Two similar metallic rods of the same length \( l \) and area of cross section \( A \) are joined and maintained at temperatures \( T_1 \) and \( T_2 \) (\( T_1>T_2 \)) at one of their ends as shown in the figure. If their thermal conductivities are \( K \) and \( \frac{K}{2} \) respectively.

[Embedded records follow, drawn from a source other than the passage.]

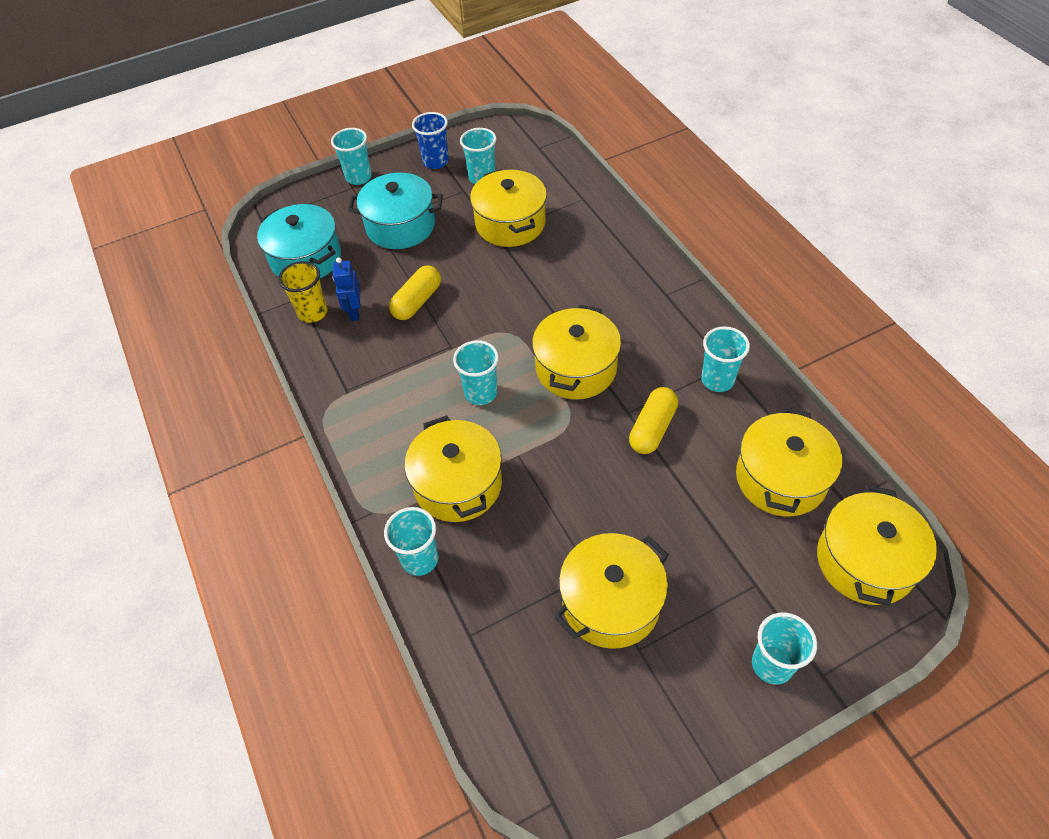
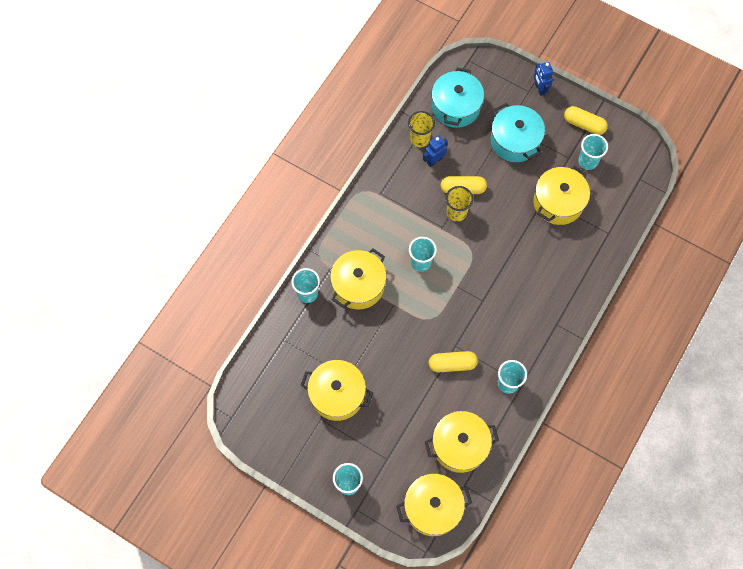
camera: 55 degrees right, 15 degrees up
(358, 177) = (539, 89): turquoise cup -> blue robot
(436, 161) = (584, 124): blue cup -> yellow capsule
(443, 323) = (456, 212): none -> yellow cup
(576, 368) = (468, 302): yellow pot -> none

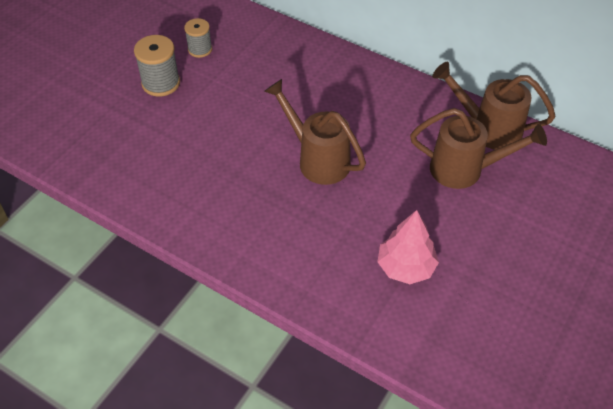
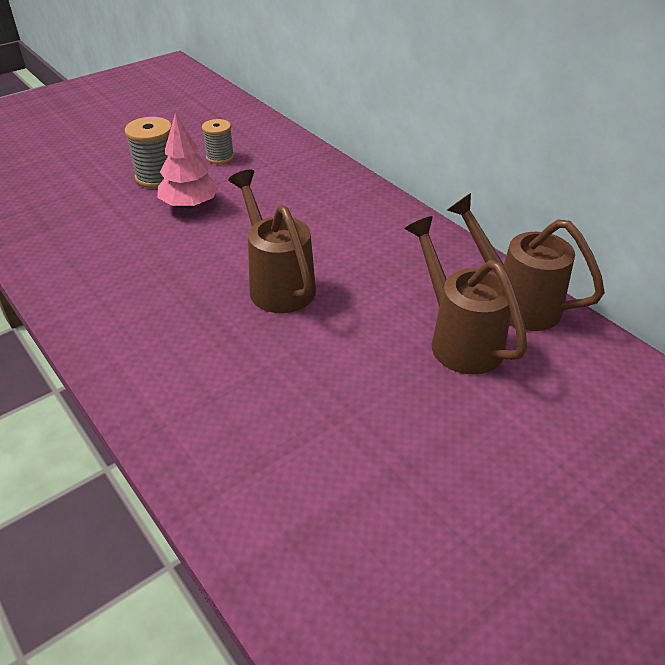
camera: 20 degrees right, 10 degrees down
(405, 267) = (312, 433): pink tree -> pink tree (190, 205)
(465, 170) = (459, 339): brown watering can -> brown watering can turned 150 degrees counterclockwise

The temperature at the joining point in the steady state is: 

• A. \(\frac{T_1 + T_2}{2}\)
• B. \(\frac{2(T_1 - T_2)}{3}\)
• C. \(\frac{2T_1 + T_2}{3}\)
• D. \(\frac{T_1 - T_2}{2}\)
• E. \(\frac{3(T_1 - T_2)}{2}\)

Hint:

In heat transfer through series of conductors, the heat flow rate is constant, and the temperature at interfaces depends on the conductivities.

Answer 1

The Correct Option is C

In a steady state, the heat flow through each rod must be equal, hence: \[ \frac{K (T_1 - T)}{l} = \frac{\frac{K}{2} (T - T_2)}{l} \] Solving for \( T \), the temperature at the joining point: \[ K (T_1 - T) = \frac{K}{2} (T - T_2) \implies 2(T_1 - T) = T - T_2 \] \[ 2T_1 - 2T = T - T_2 \implies 3T = 2T_1 + T_2 \implies T = \frac{2T_1 + T_2}{3} \] This equation shows that the temperature \( T \) at the junction is a weighted average of \( T_1 \) and \( T_2 \), more influenced by \( T_1 \) due to the higher thermal conductivity of the first rod.